━━━━━ The data ━━━━━

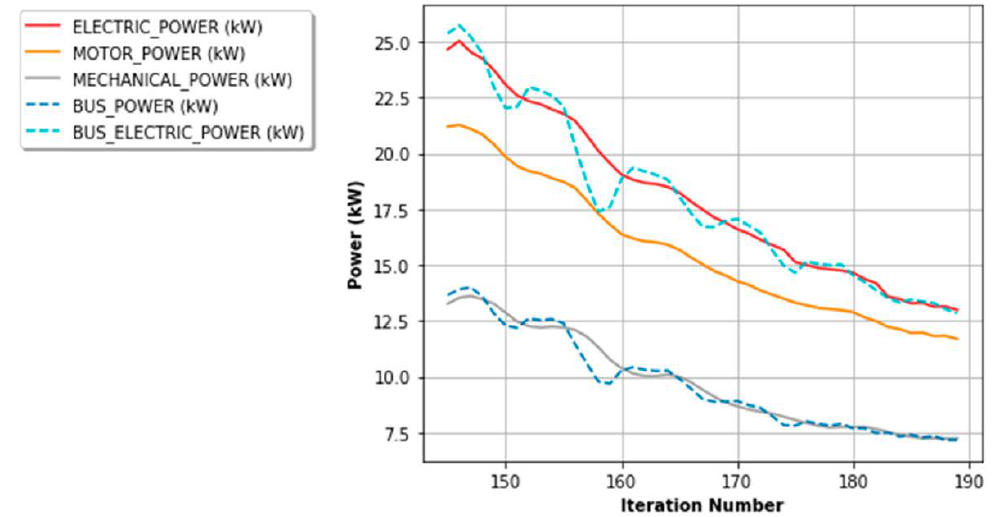
Figure 16. Deceleration section with changing slope.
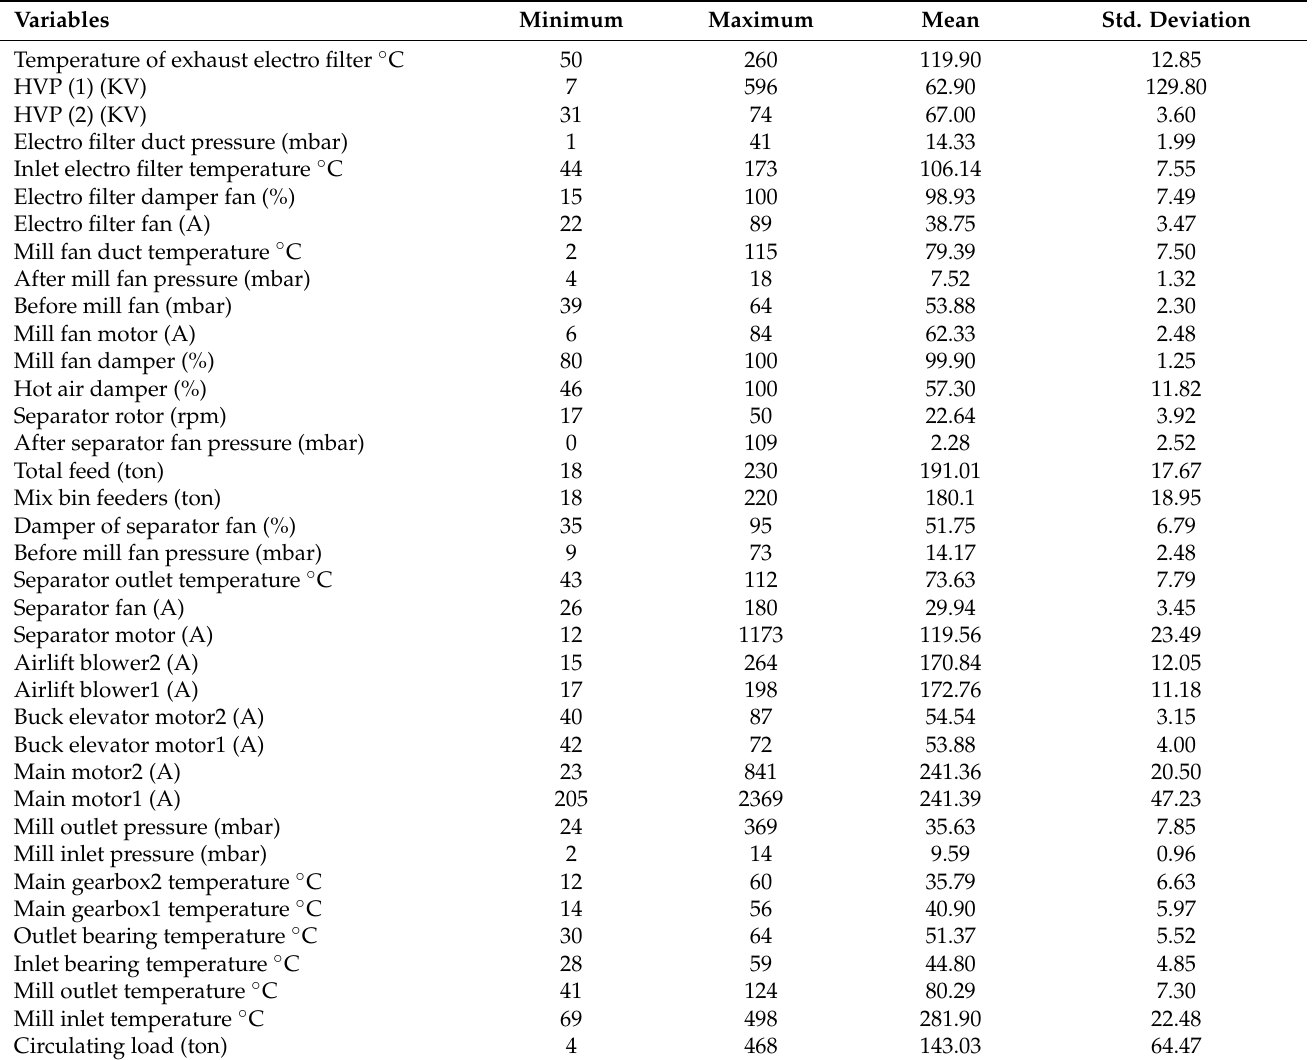
Table 1. Descriptive statistics of monitored variables in the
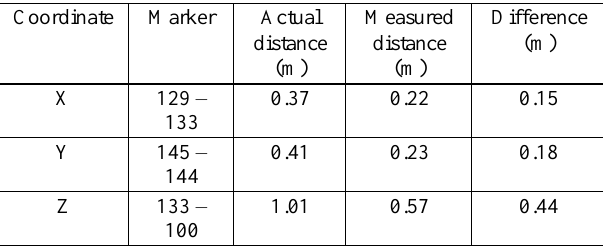
Figure 9 Equation for calibration coordinate Table 2 Calibration result for coordinate X, Y and Z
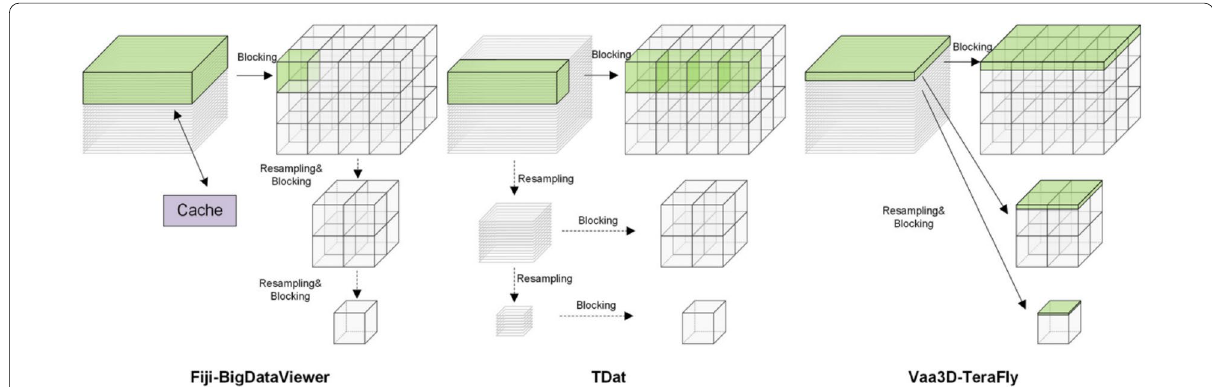
Fig. 3 Principles of different data reformatting. BigDataViewer: the green blocks in the original space represent the data to be loaded into memory. One slice is read into memory once and cached. TDat: after recursively down-sampling the original data, only a CUBOID is read into memory and split into 3D blocks. Vaa3D-TeraFly: the data is read once and transformed in to multi-resolution (adapted from Ref.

━━━━━

Read the listing above, then copy every line that includes the string "Table".

> **Reply**
Table 1. Descriptive statistics of monitored variables in the
Figure 9 Equation for calibration coordinate Table 2 Calibration result for coordinate X, Y and Z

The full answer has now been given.